SUPPLIED TEXT

************

5. Develop a post-travel return-to-work plan.

With health and safety at the forefront of every travel decision, take this opportunity to consider what your travelers should do when they return from a business trip.

Legal firm Farella Braun & Martel suggests considering whether traveling employees will be allowed to return to the office and interact with coworkers. “The most cautious approach would be for the employee to work from home for two weeks to minimize their risk of infecting anyone else. Employers can also require employees to undergo COVID-19 testing before returning to the workplace so long as the testing is job-related and consistent with business necessity, and any out of pocket costs are reimbursed.”

Implementing a post-travel plan safeguards all employees from the potential spread of Covid-19, as well as other illnesses. Protocols to consider may include:

  • following state-mandated post-travel protocols
  • taking a mandatory Covid-19 test upon return
  • taking a second Covid-19 test 5–7 days after return
  • working remotely for XX days
  • screening health daily for XX days
  • filling out a return-to-work questionnaire
  • allowing PTO days following a trip
  • providing trip feedback including vendor safety

6. Communicate your duty of care policy and technology.

With border closures and quarantine mandates making return trips difficult for business travelers, the pandemic made travel managers, HR departments, and upper management acutely aware of employee duty of care.

But employees are also emphasizing their safety needs. In the SAP Concur survey, 96% of travelers said they “expect their employers to proactively take steps to improve traveler safety and lower the stress associated with travel.”

Before your employees begin traveling, communicate your duty of care approach by:

  • educating your travelers on your duty of care policy
  • training your travelers on your duty of care technology
    • demonstrate access to real-time Covid-19 information via Airtineraries
    • use SecurityLogic to demonstrate how off-channel booking increases traveler risk
    • update travelers’ alert preferences in AirPortal
    • send a test “Safety Check” to your travelers

We also offer a free risk-management kit to help you assess your program’s safety measures.

7. Develop a pre-travel checklist.

************

RECORDS PROVIDED
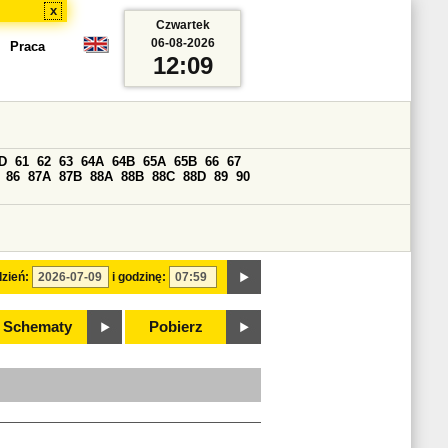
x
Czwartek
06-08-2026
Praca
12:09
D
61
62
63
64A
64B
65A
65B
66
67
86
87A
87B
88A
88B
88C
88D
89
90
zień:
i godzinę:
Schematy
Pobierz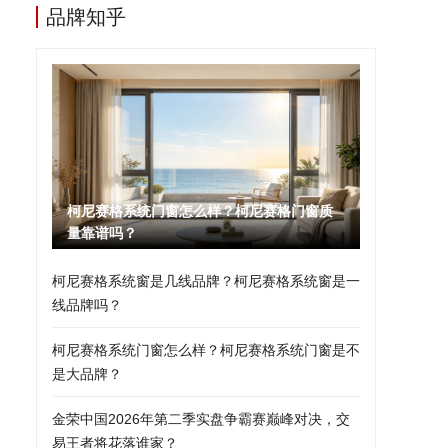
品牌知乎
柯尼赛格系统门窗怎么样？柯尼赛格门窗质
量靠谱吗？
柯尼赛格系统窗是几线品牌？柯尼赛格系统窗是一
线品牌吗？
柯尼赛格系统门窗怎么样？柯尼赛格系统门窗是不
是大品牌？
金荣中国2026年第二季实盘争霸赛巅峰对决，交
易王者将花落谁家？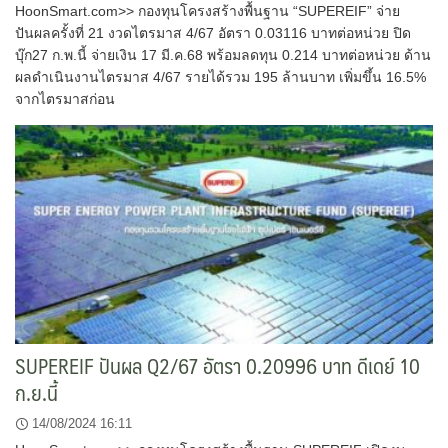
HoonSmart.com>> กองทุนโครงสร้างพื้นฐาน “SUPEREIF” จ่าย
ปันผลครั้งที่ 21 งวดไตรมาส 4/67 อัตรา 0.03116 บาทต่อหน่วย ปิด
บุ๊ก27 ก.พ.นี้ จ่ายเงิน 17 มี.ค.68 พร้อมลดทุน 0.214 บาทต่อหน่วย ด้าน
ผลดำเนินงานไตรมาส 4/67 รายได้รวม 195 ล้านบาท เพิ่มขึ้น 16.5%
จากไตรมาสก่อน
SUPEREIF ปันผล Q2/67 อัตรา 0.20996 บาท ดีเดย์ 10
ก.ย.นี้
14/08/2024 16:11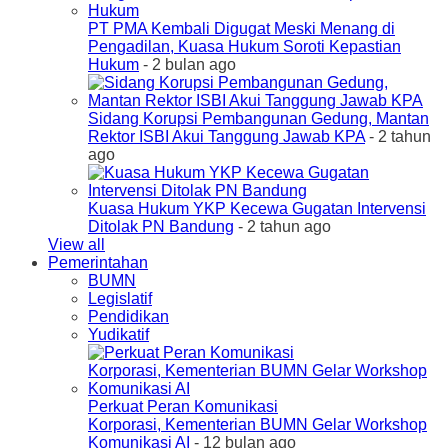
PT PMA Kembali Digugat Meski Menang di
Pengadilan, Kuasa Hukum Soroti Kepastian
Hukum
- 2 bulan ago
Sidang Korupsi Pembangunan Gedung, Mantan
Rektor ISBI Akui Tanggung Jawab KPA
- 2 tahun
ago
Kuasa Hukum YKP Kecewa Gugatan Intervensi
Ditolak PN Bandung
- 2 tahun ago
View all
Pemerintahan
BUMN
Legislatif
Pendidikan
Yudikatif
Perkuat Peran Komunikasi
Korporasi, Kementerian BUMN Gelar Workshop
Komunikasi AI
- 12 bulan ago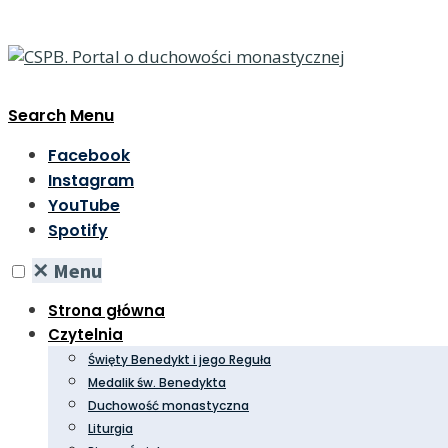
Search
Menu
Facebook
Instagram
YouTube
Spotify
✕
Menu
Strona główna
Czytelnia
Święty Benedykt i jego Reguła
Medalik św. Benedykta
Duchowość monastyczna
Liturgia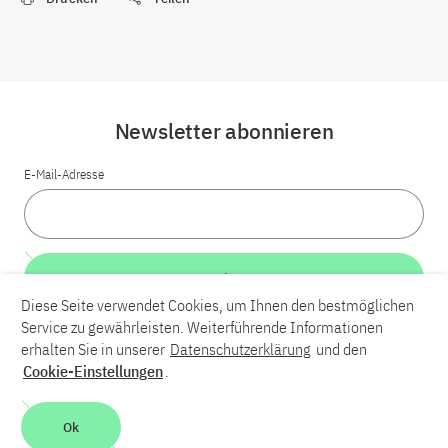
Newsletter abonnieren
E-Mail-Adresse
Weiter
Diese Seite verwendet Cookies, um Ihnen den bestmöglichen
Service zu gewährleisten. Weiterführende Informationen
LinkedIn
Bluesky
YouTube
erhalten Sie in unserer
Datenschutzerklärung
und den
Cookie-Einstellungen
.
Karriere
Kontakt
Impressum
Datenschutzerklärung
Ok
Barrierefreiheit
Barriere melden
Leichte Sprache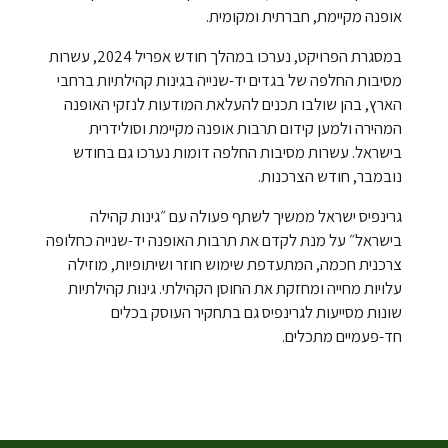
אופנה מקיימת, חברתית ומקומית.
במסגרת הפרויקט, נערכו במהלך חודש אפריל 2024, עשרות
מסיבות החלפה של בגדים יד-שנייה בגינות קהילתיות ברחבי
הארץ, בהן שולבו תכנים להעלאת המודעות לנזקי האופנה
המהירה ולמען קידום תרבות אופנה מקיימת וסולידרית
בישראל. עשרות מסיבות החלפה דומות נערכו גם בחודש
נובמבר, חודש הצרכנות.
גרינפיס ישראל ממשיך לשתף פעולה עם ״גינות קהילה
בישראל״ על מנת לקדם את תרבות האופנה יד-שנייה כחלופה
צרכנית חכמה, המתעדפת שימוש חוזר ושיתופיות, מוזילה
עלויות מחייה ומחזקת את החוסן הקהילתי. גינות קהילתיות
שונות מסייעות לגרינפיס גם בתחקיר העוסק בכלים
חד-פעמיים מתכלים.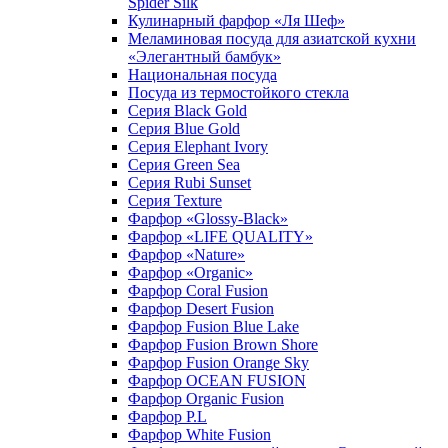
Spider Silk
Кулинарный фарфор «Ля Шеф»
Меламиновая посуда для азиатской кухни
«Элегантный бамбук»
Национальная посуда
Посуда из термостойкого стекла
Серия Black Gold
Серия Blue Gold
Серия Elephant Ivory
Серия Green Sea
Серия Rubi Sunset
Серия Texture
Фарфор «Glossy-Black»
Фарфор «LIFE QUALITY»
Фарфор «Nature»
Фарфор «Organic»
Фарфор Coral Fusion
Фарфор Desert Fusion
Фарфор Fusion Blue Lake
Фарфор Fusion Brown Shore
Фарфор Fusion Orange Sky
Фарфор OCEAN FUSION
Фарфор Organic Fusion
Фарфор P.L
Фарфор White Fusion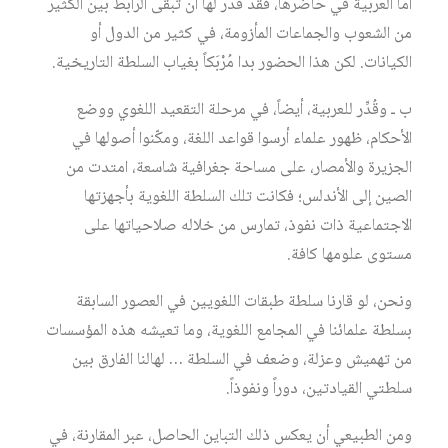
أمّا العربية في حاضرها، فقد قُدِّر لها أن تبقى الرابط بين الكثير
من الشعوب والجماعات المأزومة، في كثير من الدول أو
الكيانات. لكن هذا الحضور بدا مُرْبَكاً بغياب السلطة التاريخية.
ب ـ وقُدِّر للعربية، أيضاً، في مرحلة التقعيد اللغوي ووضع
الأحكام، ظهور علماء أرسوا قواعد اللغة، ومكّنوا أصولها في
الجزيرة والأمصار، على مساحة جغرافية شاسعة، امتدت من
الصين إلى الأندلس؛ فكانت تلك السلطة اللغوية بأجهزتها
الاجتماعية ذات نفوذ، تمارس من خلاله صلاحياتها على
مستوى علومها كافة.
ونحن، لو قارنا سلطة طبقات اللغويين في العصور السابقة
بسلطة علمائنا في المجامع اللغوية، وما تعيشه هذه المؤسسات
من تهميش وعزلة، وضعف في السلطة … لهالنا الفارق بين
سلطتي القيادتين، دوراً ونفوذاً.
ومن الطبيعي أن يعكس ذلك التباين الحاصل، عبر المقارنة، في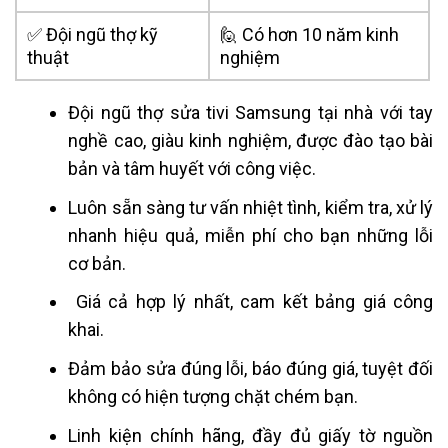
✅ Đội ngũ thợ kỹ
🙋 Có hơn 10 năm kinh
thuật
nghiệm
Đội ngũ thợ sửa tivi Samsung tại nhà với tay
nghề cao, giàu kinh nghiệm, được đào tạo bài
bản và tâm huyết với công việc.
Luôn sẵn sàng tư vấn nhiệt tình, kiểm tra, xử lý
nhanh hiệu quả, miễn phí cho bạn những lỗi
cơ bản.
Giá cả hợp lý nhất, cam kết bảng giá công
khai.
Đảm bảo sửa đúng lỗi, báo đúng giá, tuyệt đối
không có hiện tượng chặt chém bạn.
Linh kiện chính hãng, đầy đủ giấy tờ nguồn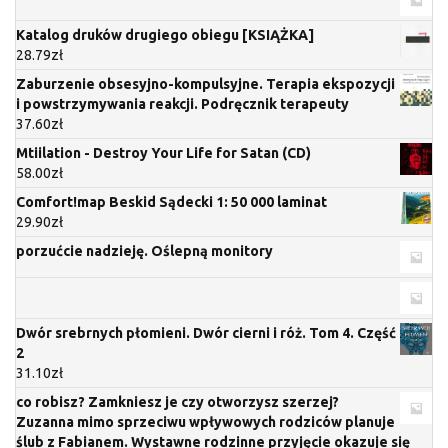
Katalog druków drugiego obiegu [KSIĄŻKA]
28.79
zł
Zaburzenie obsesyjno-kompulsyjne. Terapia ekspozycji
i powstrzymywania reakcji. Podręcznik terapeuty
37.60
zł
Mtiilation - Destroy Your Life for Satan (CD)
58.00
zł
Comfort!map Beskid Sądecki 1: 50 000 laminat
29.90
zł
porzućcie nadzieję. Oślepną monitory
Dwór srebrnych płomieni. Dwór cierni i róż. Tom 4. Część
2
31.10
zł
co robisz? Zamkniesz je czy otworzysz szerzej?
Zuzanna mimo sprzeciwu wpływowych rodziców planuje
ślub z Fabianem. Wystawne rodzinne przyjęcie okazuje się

************

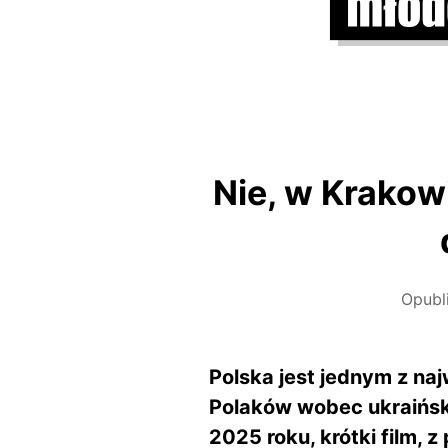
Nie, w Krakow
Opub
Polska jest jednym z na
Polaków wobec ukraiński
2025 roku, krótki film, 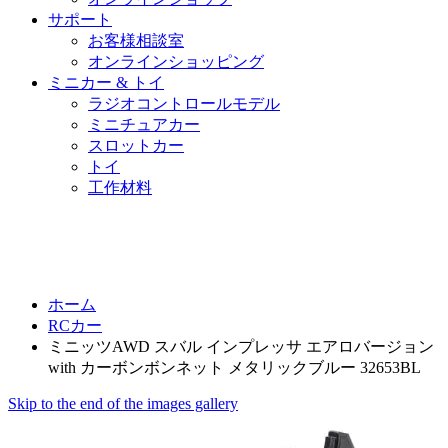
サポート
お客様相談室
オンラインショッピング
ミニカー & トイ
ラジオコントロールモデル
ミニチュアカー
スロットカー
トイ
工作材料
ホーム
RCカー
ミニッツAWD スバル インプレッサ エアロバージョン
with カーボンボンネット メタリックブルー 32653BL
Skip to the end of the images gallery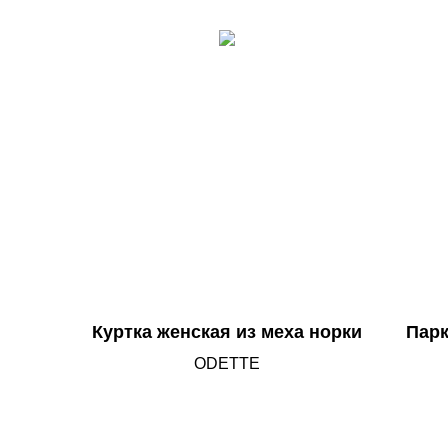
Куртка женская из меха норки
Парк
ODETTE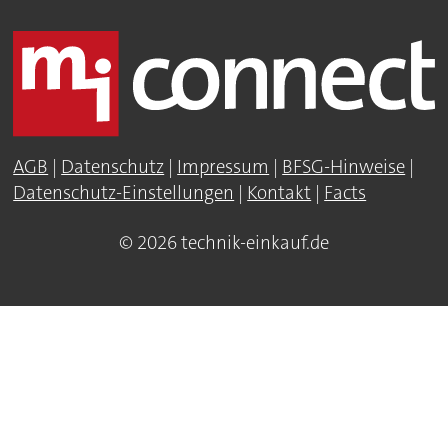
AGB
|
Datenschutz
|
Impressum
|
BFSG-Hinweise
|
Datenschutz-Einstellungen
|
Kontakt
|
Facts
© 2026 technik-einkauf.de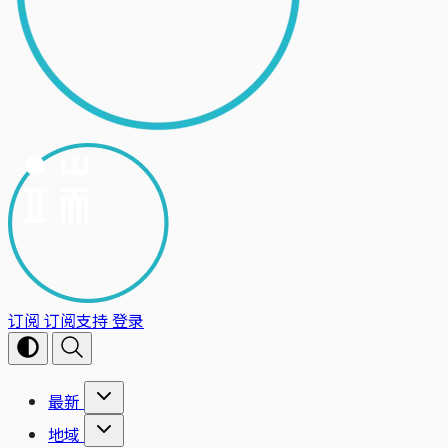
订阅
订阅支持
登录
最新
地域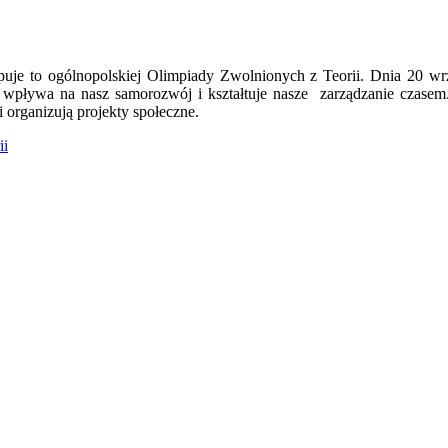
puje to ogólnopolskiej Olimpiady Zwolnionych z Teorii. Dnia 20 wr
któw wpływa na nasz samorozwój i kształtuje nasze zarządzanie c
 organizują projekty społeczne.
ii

************

How does the guide to resuming business travel go on after its last line, "7. Develop a pre-travel checklist."? Write the next part.

Developing and completing an employee pre-travel checklist helps ensure that your employees are trip-ready while contributing to your duty of care obligation. While your checklist should follow your specific corporate policy, standard items to consider include:

  • traveler’s name and vital information as it appears on official identification
  • photocopies of traveler’s current travel IDs (visa, passport, REAL ID)
  • travelers current emergency contact and backup contact information (name, phone number, email address)
  • trip-specific insurance information
  • verification of vaccinations required per destination
  • confirmation of employee’s safety/duty of care training, including emergency communication protocols
  • confirmation of hygiene kit distribution (hand sanitizer, sanitizing wipes, masks, etc.)
  • verification that employee’s AirPortal Traveler Profile is current/complete
  • confirmation that traveler downloaded necessary apps and received training on their use
  • verification of traveler’s completed health evaluation/testing as required per destination
  • shared pertinent information regarding any extended personal travel at the destination

Preparing now for the return of business travel ensures we stay safe out there!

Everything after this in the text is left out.